## Problem set
[1] Write out the part of the Georgia digital sales tax article from "ATLANTA — Prepare" to "the purchase price.".
[2] Pick up the news story about Georgia's sales tax on digital downloads after its final sentence and write what follows.

## Passage
• • • •
Governor Brian Kemp signed the new state sales tax into law Tuesday, applying the tax to items that online customers buy and download.

ATLANTA — Prepare to pay a bit more when you buy eBooks, digital music and games online.

Tuesday, Georgia’s governor signed a bill into law to tax digital downloads.

You’ll have to pay state and local sales taxes on anything you buy and download to keep, beginning in January.

And that’s expected to bring in hundreds of millions of dollars of extra revenue for the state in just the first few years.

As it is, book buyers in Georgia, for example, know that when they buy the digital version of a book and download it, right now they don’t have to pay any sales taxes on it.

But customers who buy printed books, either in person or online, know that they have to pay state and local sales taxes.

Starting in January in Georgia, whatever people buy and download — such as eBooks, music, knitting patterns, video games, you name it — will have Georgia state and local sales taxes added to the purchase price.
• • • •
## Data lines
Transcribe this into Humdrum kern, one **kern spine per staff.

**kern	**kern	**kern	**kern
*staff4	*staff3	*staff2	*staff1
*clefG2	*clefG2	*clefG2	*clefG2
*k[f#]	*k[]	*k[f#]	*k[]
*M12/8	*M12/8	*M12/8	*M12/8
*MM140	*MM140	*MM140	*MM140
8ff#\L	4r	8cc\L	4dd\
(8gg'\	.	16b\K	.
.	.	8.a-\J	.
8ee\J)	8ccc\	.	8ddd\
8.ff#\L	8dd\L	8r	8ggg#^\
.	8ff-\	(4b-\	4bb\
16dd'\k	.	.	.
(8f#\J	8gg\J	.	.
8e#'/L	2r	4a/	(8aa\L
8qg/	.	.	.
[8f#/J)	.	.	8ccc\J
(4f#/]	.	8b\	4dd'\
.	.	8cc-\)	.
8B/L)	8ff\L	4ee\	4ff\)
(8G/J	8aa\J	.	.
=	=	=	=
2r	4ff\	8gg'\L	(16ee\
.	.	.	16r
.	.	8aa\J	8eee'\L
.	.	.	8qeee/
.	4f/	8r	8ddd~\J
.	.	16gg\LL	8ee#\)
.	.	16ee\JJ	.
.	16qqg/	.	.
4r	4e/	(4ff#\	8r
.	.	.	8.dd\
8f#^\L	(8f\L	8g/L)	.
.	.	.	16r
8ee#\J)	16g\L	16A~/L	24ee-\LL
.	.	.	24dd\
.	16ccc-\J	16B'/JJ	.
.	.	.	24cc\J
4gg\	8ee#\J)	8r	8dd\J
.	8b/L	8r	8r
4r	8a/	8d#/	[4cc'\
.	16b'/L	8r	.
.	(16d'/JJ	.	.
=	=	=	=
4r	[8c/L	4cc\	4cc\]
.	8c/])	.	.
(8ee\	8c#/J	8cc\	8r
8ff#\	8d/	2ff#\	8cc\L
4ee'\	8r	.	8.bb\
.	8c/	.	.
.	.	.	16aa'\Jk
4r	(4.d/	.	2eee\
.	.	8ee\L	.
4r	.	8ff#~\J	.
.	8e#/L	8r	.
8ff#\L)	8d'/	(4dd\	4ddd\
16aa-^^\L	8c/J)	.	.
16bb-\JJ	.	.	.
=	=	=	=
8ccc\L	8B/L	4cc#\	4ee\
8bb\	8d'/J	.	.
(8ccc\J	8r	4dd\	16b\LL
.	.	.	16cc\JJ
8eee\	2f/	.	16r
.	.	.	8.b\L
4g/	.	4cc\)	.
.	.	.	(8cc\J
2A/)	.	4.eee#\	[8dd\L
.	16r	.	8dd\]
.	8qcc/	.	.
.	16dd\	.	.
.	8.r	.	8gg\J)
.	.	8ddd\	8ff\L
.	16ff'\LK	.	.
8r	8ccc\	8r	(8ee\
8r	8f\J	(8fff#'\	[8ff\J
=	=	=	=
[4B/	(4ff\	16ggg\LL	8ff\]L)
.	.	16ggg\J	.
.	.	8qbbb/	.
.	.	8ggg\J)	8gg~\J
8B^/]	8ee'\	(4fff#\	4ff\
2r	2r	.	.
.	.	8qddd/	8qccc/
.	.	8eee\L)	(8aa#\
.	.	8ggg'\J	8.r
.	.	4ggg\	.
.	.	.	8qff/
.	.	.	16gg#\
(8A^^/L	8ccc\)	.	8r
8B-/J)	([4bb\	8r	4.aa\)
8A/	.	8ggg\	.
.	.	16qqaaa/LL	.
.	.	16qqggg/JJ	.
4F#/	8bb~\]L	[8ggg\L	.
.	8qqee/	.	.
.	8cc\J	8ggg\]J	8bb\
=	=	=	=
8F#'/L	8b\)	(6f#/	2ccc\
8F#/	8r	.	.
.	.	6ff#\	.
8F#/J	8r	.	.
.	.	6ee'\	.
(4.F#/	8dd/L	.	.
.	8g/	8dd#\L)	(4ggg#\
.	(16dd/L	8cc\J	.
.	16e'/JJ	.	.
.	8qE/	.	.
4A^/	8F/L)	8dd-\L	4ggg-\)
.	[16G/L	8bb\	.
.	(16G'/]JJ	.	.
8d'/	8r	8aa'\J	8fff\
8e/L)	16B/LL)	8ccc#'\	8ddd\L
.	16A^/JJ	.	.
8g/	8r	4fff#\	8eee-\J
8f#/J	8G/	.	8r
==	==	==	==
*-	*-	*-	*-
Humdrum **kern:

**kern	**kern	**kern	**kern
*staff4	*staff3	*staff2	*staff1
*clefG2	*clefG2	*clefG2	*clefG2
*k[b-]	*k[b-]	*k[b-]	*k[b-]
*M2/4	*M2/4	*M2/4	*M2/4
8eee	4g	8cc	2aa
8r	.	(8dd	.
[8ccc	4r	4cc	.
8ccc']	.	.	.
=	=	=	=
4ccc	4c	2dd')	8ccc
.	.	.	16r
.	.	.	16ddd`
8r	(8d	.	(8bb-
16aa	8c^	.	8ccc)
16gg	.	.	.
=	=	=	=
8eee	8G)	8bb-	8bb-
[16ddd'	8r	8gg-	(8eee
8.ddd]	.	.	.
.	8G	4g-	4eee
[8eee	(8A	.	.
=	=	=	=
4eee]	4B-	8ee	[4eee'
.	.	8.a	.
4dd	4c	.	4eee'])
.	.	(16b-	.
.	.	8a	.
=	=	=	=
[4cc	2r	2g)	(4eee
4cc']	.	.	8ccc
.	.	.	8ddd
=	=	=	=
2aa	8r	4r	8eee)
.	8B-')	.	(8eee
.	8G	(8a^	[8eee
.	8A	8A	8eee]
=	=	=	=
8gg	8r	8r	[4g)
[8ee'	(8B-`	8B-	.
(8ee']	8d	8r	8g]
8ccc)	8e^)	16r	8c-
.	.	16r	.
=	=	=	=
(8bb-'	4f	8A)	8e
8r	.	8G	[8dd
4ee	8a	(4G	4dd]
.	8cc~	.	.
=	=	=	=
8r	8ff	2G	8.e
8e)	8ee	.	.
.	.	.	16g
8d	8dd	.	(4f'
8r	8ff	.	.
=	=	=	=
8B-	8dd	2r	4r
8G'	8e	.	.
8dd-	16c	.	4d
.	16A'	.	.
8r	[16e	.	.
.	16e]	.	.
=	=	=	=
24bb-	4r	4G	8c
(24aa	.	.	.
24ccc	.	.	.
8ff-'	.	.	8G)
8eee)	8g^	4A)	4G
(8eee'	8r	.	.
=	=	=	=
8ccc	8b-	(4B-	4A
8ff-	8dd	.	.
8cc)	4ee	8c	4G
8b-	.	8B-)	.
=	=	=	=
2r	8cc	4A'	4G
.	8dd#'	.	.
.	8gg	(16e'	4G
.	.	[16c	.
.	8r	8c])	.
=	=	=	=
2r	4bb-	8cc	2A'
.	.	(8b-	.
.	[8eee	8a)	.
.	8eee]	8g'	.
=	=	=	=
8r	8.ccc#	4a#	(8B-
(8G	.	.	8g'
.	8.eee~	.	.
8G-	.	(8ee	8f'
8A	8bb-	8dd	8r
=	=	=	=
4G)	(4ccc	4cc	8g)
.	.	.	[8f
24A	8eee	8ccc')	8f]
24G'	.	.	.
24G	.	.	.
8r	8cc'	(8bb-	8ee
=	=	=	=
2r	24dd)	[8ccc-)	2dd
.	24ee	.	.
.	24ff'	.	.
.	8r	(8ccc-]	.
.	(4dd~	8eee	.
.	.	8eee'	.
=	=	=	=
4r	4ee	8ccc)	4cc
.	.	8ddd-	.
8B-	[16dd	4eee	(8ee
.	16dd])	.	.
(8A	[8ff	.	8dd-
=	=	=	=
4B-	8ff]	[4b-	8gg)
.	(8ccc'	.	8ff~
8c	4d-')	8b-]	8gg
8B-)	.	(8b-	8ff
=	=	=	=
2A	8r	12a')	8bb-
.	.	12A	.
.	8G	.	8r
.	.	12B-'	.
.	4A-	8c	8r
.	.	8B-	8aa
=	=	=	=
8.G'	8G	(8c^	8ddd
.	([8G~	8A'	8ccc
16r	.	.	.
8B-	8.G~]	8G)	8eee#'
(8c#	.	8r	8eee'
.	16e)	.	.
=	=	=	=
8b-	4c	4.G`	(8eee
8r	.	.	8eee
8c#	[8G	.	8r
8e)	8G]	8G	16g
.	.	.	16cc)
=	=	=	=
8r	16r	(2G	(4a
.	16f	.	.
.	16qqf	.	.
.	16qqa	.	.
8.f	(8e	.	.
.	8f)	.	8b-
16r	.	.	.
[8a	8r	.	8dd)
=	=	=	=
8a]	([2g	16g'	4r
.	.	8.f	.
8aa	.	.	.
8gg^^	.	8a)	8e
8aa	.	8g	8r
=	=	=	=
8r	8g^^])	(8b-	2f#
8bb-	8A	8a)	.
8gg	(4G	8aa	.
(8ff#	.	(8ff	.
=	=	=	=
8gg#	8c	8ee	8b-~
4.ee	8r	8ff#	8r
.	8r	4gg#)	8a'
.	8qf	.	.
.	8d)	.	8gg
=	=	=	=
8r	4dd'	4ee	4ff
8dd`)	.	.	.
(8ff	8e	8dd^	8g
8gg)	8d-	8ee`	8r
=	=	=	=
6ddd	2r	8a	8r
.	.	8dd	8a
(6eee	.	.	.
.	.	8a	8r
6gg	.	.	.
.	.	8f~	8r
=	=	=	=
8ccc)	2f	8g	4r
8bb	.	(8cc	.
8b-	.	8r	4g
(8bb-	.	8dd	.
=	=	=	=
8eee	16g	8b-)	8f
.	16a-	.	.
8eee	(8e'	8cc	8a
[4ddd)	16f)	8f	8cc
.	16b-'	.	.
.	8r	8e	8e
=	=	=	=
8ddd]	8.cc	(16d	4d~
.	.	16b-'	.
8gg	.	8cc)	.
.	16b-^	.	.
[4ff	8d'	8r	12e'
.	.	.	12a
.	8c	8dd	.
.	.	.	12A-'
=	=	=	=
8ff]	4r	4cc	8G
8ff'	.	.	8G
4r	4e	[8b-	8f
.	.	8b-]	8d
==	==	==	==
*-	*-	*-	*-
• • • •
## Answers to the exercise
[1]
ATLANTA — Prepare to pay a bit more when you buy eBooks, digital music and games online.

Tuesday, Georgia’s governor signed a bill into law to tax digital downloads.

You’ll have to pay state and local sales taxes on anything you buy and download to keep, beginning in January.

And that’s expected to bring in hundreds of millions of dollars of extra revenue for the state in just the first few years.

As it is, book buyers in Georgia, for example, know that when they buy the digital version of a book and download it, right now they don’t have to pay any sales taxes on it.

But customers who buy printed books, either in person or online, know that they have to pay state and local sales taxes.

Starting in January in Georgia, whatever people buy and download — such as eBooks, music, knitting patterns, video games, you name it — will have Georgia state and local sales taxes added to the purchase price.

[2]
That video game someone buys for $60 or $70 will cost four or five dollars more, depending on the sales taxes in the city and county where they live in Georgia.

Someone who spends, say, $100 on eBooks will have to pay an extra six or seven dollars, or more.

“It’s fair that they tax online books, too,” on what people download, said Kimberly McNamara Tuesday.

McNamara owns Read It Again Book Store in Suwanee. She just celebrated 20 years in business.

The business is thriving, even as more Americans than ever are buying and reading eBooks instead of printed books.

And McNamara said that having eBook buyers pay the same sales taxes that hardcopy buyers pay is fair, but it probably won’t make much of a difference to her sales, or to the digital download sales, because the two types of booksellers appeal to totally different customer bases.

“We don’t try to compete with prices online,” she said, “because we would have been out of business in ’07 when eBooks really started. So what we try to provide is a community space for people to come and read and talk to people who like to read.”

In whatever way the new state tax impacts digital download sales, it’s expected to raise a lot of money for Georgia — a projected $172 million in extra sales tax revenue in just the first full year it will be in effect.

The new digital download sales tax will not apply to everything people download.

It will not apply, for example, to online subscriptions; so newspapers that people download as part of their subscriptions will still be tax free.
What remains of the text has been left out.